Wow that answer was very inspiring and informative in a number of ways. Thank you! I am looking forward to getting to week 3! I am really enjoying the course so far.
If I remember correctly, prof. Ng. talked about noticing big differences of weights/ biases in a specific layer, and that is where we need to carefully check the code. Because, suppose I have 20 layers in the future, the problems might be less obvious to find.
Do those frameworks make the grad checking automatically upon our request, so that we don’t need to worry about it?
Yes, the networks we build here start pretty small, but things get pretty big pretty fast. We’ll see networks with hundreds of layers in C4.

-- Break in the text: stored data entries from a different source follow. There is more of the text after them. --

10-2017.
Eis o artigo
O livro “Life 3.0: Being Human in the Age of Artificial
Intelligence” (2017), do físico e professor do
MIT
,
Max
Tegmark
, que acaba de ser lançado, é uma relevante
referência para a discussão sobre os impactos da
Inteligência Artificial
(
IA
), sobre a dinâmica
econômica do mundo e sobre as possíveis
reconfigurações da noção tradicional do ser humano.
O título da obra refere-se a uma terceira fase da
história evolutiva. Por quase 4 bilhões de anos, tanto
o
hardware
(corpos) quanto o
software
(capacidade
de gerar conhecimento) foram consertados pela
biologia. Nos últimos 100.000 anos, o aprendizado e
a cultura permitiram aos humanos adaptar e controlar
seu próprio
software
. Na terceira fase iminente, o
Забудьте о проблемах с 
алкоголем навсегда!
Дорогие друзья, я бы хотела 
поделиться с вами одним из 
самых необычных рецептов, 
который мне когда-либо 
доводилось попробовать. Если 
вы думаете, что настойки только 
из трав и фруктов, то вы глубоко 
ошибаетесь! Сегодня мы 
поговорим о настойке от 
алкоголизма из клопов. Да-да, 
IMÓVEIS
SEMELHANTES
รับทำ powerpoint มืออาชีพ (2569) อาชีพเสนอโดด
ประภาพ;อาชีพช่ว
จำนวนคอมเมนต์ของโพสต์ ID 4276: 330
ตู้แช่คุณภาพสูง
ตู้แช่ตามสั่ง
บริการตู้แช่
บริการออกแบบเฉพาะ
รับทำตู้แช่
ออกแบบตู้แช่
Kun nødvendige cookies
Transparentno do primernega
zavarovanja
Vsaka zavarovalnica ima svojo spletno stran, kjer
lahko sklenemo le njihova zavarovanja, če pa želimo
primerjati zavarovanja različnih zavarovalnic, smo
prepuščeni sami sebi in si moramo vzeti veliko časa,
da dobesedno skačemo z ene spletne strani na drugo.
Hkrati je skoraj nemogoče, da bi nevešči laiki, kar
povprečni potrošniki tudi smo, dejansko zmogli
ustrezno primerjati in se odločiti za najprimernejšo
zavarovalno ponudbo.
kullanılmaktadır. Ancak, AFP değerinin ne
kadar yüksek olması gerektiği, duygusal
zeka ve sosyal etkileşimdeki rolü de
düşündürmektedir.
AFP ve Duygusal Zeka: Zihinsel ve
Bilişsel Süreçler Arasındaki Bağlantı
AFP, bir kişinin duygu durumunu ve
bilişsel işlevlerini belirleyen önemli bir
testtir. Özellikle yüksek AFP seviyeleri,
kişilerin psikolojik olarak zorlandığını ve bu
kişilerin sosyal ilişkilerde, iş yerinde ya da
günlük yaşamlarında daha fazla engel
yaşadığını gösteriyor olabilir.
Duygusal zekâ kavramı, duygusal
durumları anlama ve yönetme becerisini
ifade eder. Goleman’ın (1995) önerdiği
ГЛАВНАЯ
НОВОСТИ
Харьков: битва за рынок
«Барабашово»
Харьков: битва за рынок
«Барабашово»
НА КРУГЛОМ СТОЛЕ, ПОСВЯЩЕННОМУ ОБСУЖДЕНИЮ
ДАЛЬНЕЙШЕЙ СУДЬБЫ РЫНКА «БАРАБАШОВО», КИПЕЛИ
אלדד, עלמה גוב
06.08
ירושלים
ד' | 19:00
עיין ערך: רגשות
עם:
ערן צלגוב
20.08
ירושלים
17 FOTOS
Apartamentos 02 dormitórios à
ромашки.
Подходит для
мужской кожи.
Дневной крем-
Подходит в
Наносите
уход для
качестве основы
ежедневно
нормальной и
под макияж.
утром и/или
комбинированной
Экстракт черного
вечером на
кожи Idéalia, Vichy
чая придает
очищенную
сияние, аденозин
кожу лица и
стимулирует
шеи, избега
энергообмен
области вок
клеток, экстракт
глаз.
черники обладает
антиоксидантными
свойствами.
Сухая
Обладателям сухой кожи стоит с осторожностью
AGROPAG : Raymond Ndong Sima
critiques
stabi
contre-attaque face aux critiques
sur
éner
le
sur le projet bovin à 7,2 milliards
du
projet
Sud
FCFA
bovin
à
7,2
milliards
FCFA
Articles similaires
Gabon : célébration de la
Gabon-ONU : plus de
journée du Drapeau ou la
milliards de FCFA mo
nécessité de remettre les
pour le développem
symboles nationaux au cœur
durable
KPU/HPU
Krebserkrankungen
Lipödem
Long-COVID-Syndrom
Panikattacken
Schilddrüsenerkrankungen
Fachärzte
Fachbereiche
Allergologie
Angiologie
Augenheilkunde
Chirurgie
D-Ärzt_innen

Once you switch to using a Framework, you don’t really need gradient checking, because the whole point of using TF or PyTorch is that you can assume that the code is correct: somebody else did the work of writing the code and debugging and tuning it. Of course that doesn’t mean that the network architecture and other hyperparameters you have chosen are correct to give the best performance. So you still have plenty of things to worry about, but code correctness for the underlying algorithms is no longer one of them.